In fact, if Hong Kong enterprises wish to claim depreciation allowances in Hong Kong for their capital expenditure on commercial buildings or structures constructed in the Mainland, they have to meet two prerequisites: (1) the commercial buildings or structures in the Mainland do not constitute the permanent establishments of the Hong Kong enterprises in the Mainland (e.g. factories and offices in the Mainland would not be qualified), otherwise, capital expenditure on such buildings or structures should be handled according to the Mainland tax laws; (2) the commercial buildings or structures in the Mainland are constructed for the purpose of producing chargeable profits in Hong Kong. Given the above two prerequisites, only rare cases are eligible for claiming depreciation allowances in Hong Kong for capital expenditure on commercial buildings or structures in the Mainland.
Moreover, under the "import processing" arrangements, the relevant Mainland enterprises are separate legal entities which make direct use of the machinery or plant to produce goods for sale to the Hong Kong enterprises or other buyers with a view to generating profits in the Mainland. Based on the territorial source principle of taxation, the profits of these Mainland enterprises are derived from the Mainland and hence not chargeable to Hong Kong profits tax. According to the same principle, since the Hong Kong enterprises engaging in "import processing" in the Mainland conduct merely product trading activities, only profits derived from their trading activities but not the profits earned by the above Mainland enterprises would be subject to Hong Kong profits tax. As such, the Hong Kong enterprises would not be granted depreciation allowances in relation to the production of profits by the Mainland enterprises.

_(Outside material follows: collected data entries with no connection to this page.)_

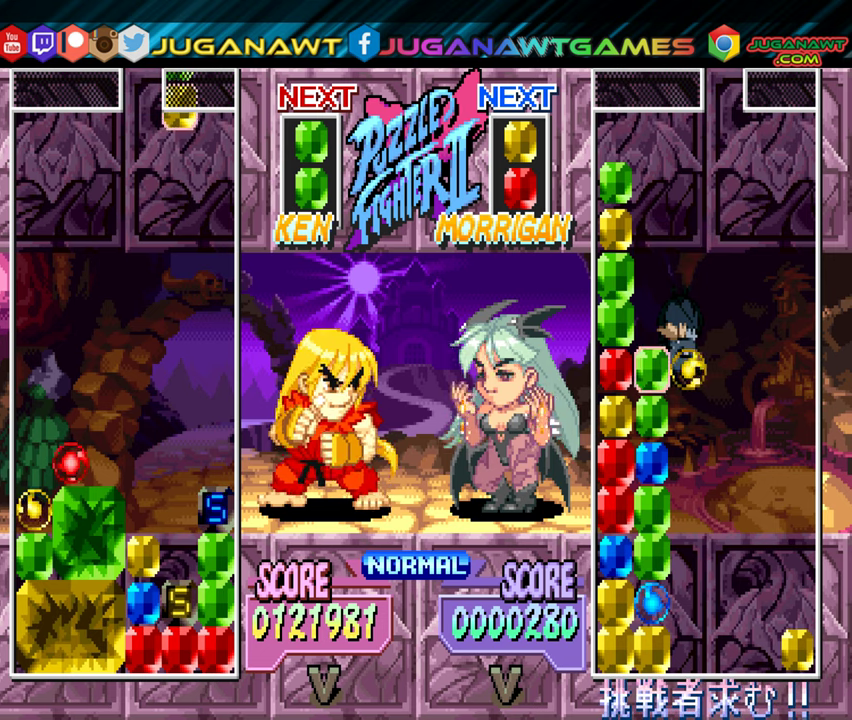
{"buttons": [], "events": [[83, "A", "up"], [317, "A", "down"], [400, "A", "up"]]}
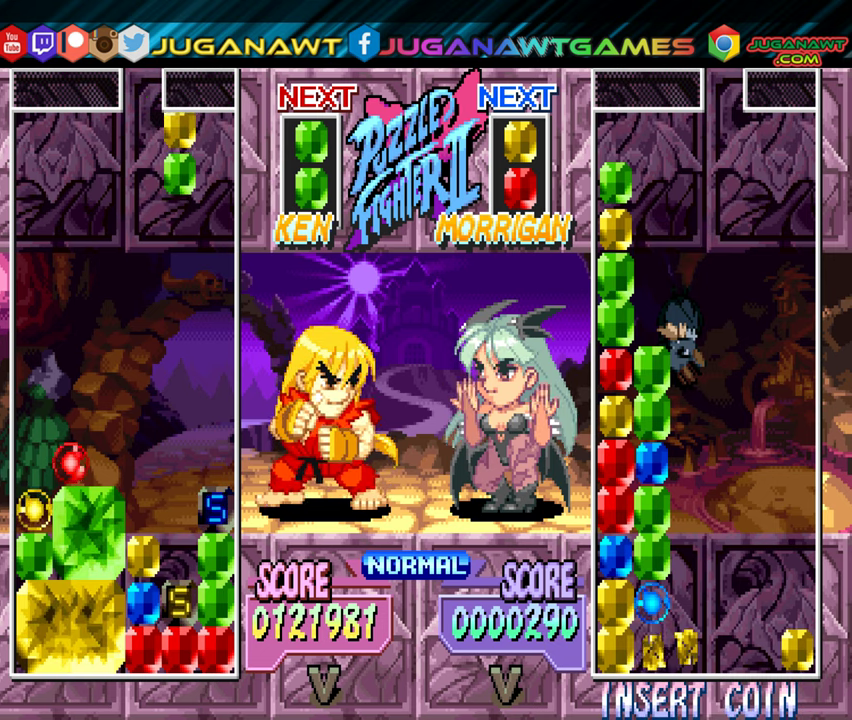
{"buttons": ["A"], "events": [[200, "DPAD_DOWN", "down"], [350, "DPAD_DOWN", "up"], [500, "A", "down"]]}
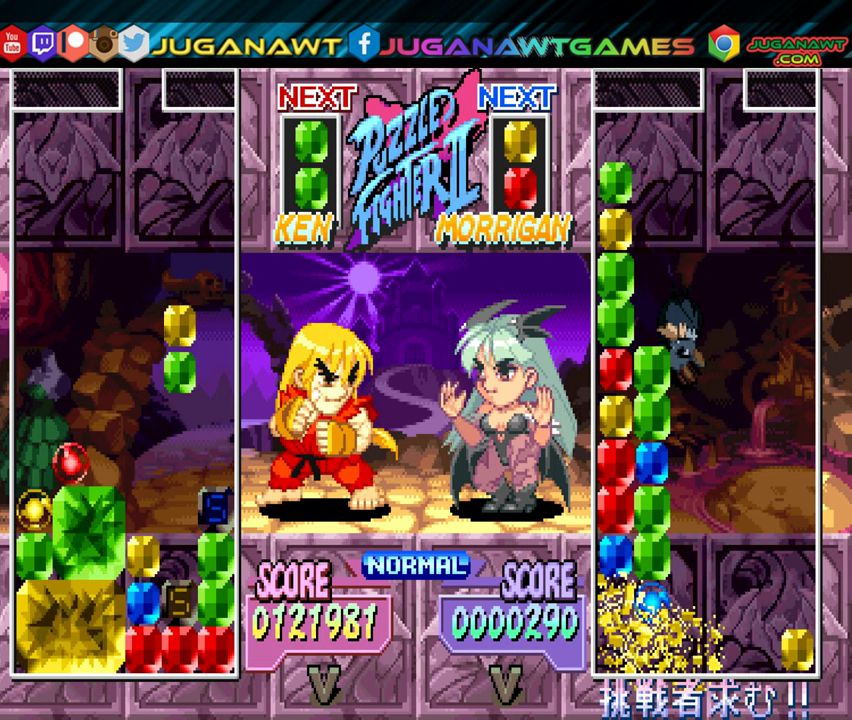
{"buttons": [], "events": [[17, "A", "up"], [283, "DPAD_LEFT", "down"], [383, "DPAD_LEFT", "up"]]}
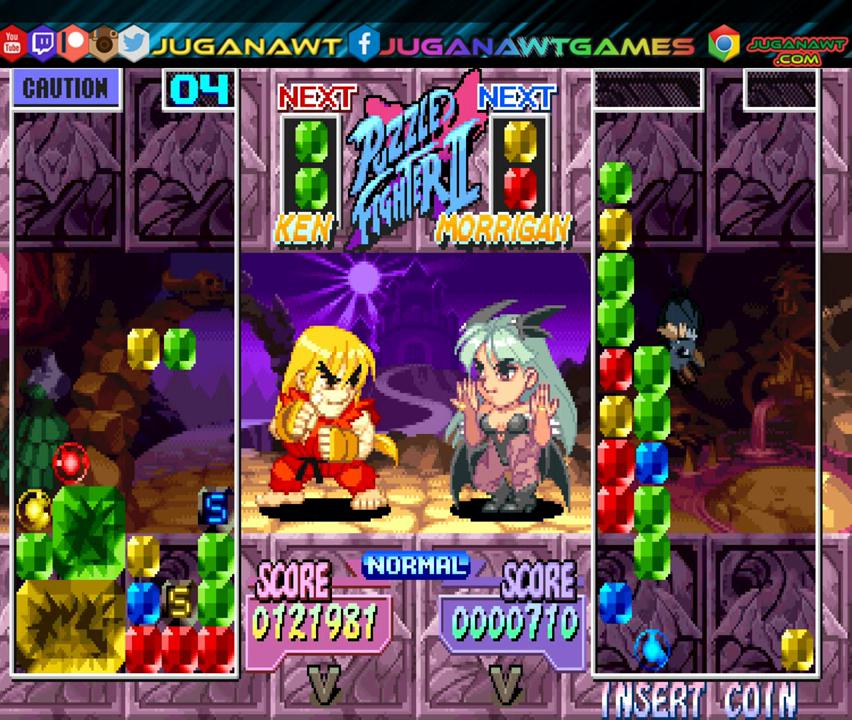
{"buttons": [], "events": [[100, "DPAD_DOWN", "down"], [450, "DPAD_DOWN", "up"]]}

(c) and (h) As indicated in our reply to the written question raised by Dr the Hon Lam Tai-fai on November 25, 2009, the written decision of the Board of Review (BoR) on the case with reference no. D61/08 (24 IRBRD 184) pointed out that section 39E had not stipulated that there should be "an intention to avoid tax" for the application of the provision. At the hearing of the above case, the Commissioner of Inland Revenue was represented by a barrister appointed by the Department of Justice. This demonstrates that the implementation of section 39E by the Inland Revenue Department (IRD) is in accordance with the legislation and is supported by case law.
Apart from the above BoR case, there is no other court cases related to section 39E.

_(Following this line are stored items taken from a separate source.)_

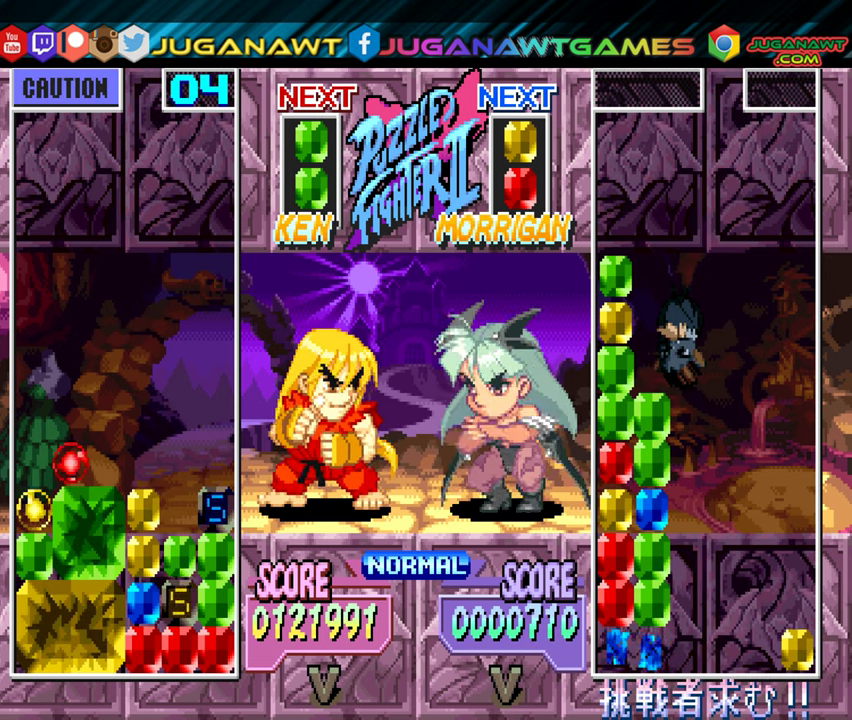
{"buttons": [], "events": []}
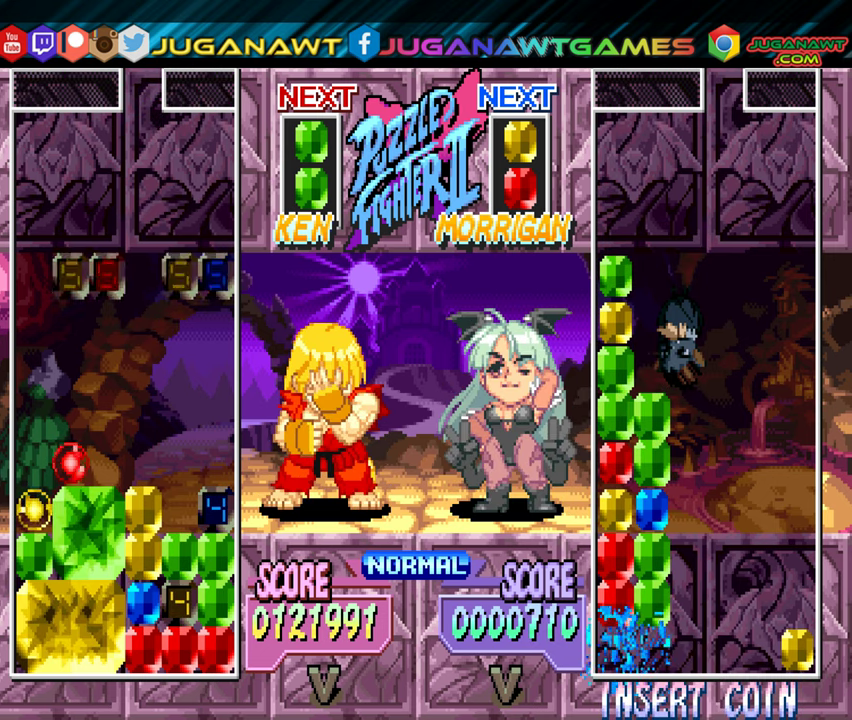
{"buttons": [], "events": [[200, "DPAD_RIGHT", "down"], [250, "DPAD_RIGHT", "up"], [350, "DPAD_RIGHT", "down"], [467, "DPAD_RIGHT", "up"]]}
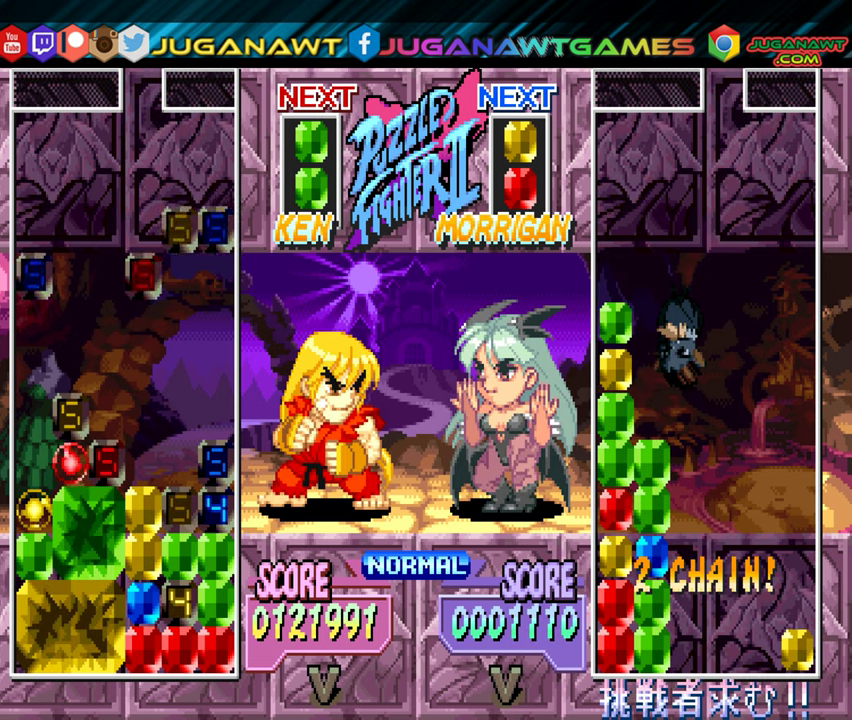
{"buttons": ["DPAD_RIGHT"], "events": [[150, "DPAD_RIGHT", "down"], [267, "DPAD_RIGHT", "up"], [467, "DPAD_RIGHT", "down"]]}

(e) The definition of "lease" was provided in the IRO when section 39E was enacted in 1986. IRD takes enforcement actions in accordance with the relevant legislative provisions. IRD updated the Departmental Interpretation and Practice Note (DIPN) No. 15 in 2006 to include detailed explanations and examples so that it could more clearly reflect the real situation and the principles laid down by court cases. The said DIPN has not changed the definition of "lease". Since IRD normally adopts the "Assess First, Audit Later" mechanism in making tax assessments, if IRD confirms subsequently that the taxpayers are not eligible for claiming depreciation allowances, it will carry out back tax assessments and recover the profits tax from the relevant individuals/companies. IRD does not have data on the amount of back tax assessed in question.
(f) We would review from time to time the tax regime of Hong Kong, taking into account changes arising from the development of international economic and trading activities, business restructuring as well as operational enhancement. In drawing up and amending the tax laws, we would devise relevant anti-avoidance provisions to tackle possible loopholes or abuse in the course of implementation. In fact, the anti-avoidance provision of section 39E was enacted to tackle specifically the then tax avoidance cases emerged in the society.

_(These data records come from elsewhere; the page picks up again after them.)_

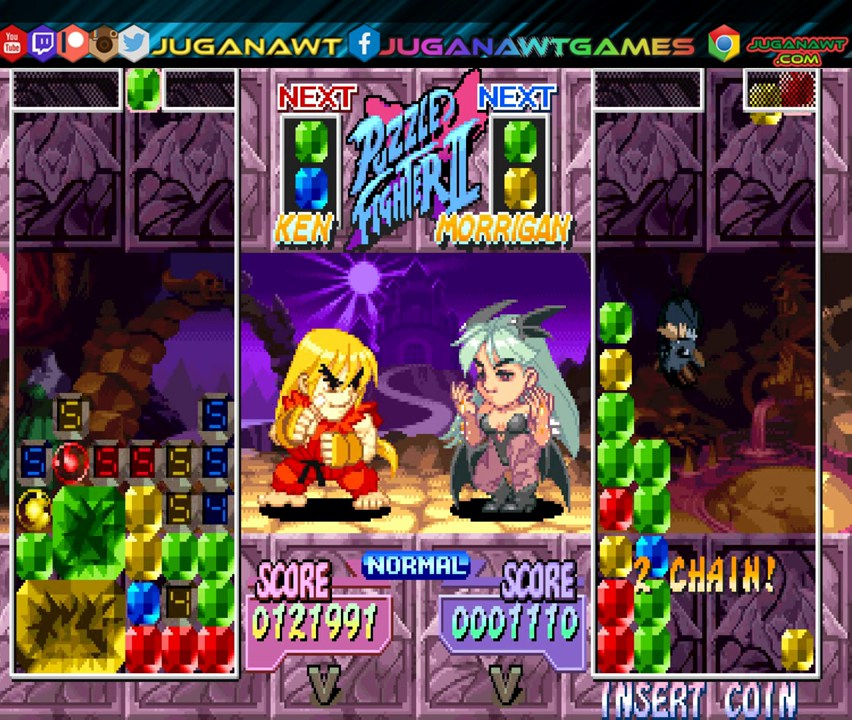
{"buttons": [], "events": [[83, "DPAD_RIGHT", "up"], [333, "A", "down"], [467, "A", "up"]]}
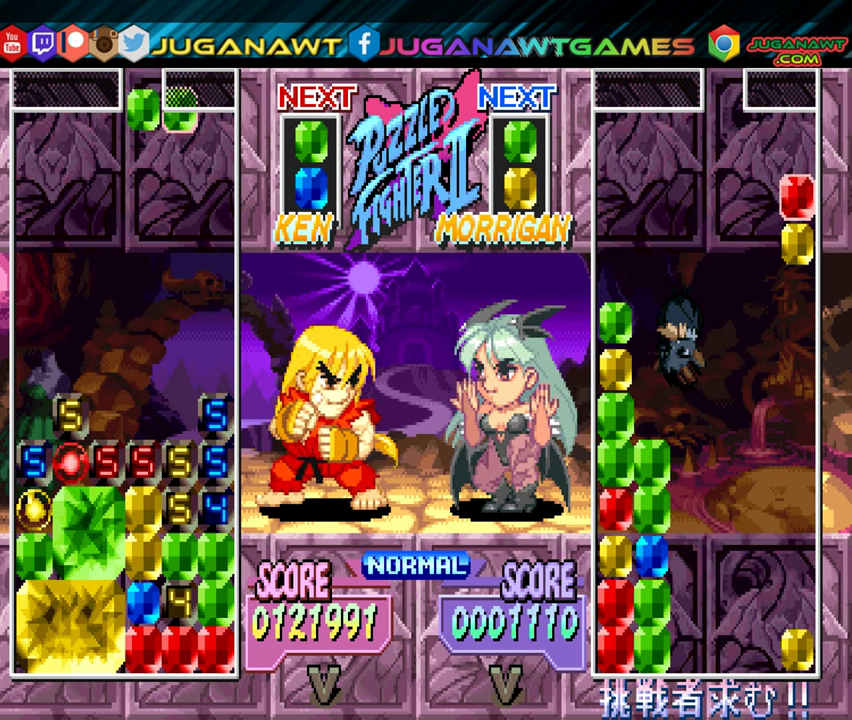
{"buttons": ["DPAD_DOWN"], "events": [[217, "DPAD_DOWN", "down"]]}
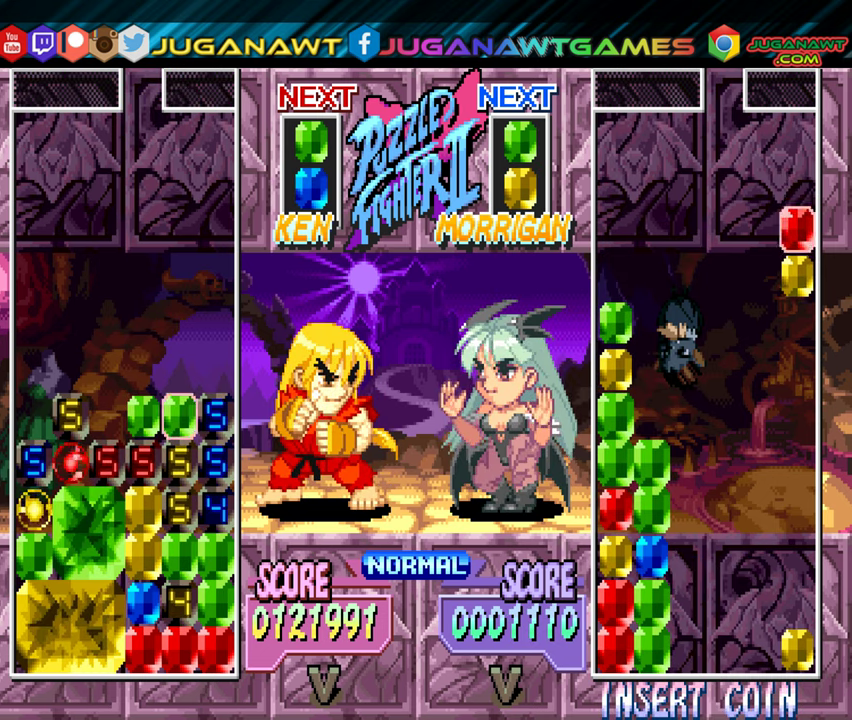
{"buttons": [], "events": [[200, "DPAD_DOWN", "up"]]}
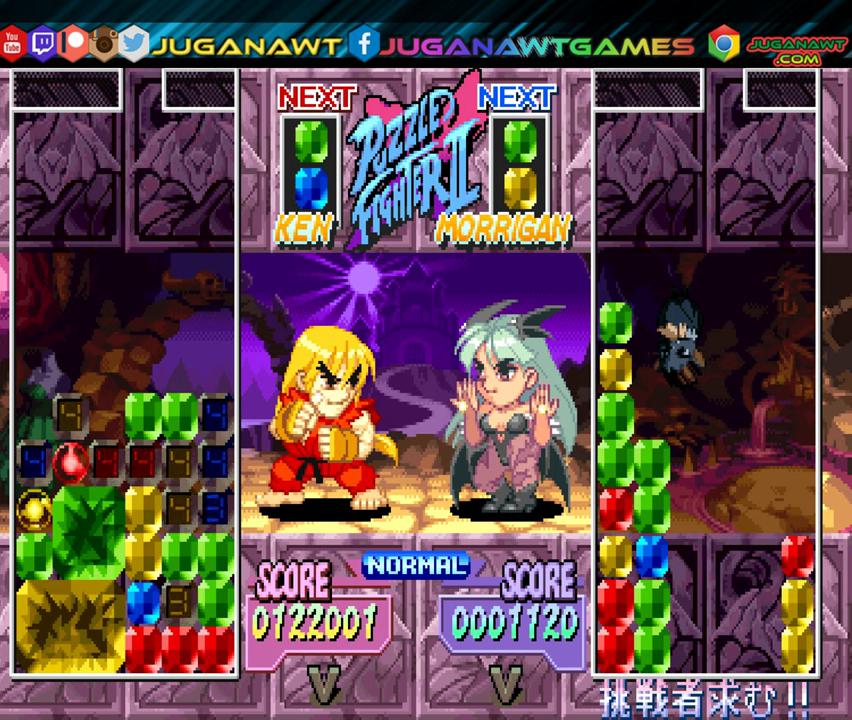
{"buttons": [], "events": [[67, "DPAD_RIGHT", "down"], [400, "DPAD_RIGHT", "up"]]}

(g) As indicated in our replies to the written questions raised by Dr the Hon Lam Tai-fai on October 21 and November 4, 2009, there are a lot of practical difficulties in relaxing the relevant restriction, including whether the machinery or plant used in the Mainland is producing profits chargeable to tax in Hong Kong; whether it is used solely for the manufacturing of goods sold to the Hong Kong enterprise; whether the machinery or plant has been sold; whether the goods so produced are wholly sold to the Hong Kong enterprise; whether depreciation allowances for the same machinery or plant have been claimed by other enterprises, etc. Although the taxpayer has the onus of proof under the IRO, as the relevant machinery or plant is used by another enterprise outside Hong Kong and such an enterprise is usually a separate legal entity, it would be difficult for IRD to check the actual usage of the relevant machinery or plant. IRD also does not have the statutory power to request such an overseas entity to provide supporting documents. Moreover, when examining individual tax cases, IRD has once discovered that the confirmation letters provided by the taxpayers were factually incorrect and there were inconsistencies between the financial statements of the Hong Kong enterprise and those of the Mainland enterprise. Hence, IRD could not rely solely on the proof or financial statements provided by the taxpayers to resolve the enforcement difficulties. If the relevant restriction is relaxed, the specific anti-avoidance provision can easily be exploited, resulting in tax deferral or loss and a large number of cases in dispute.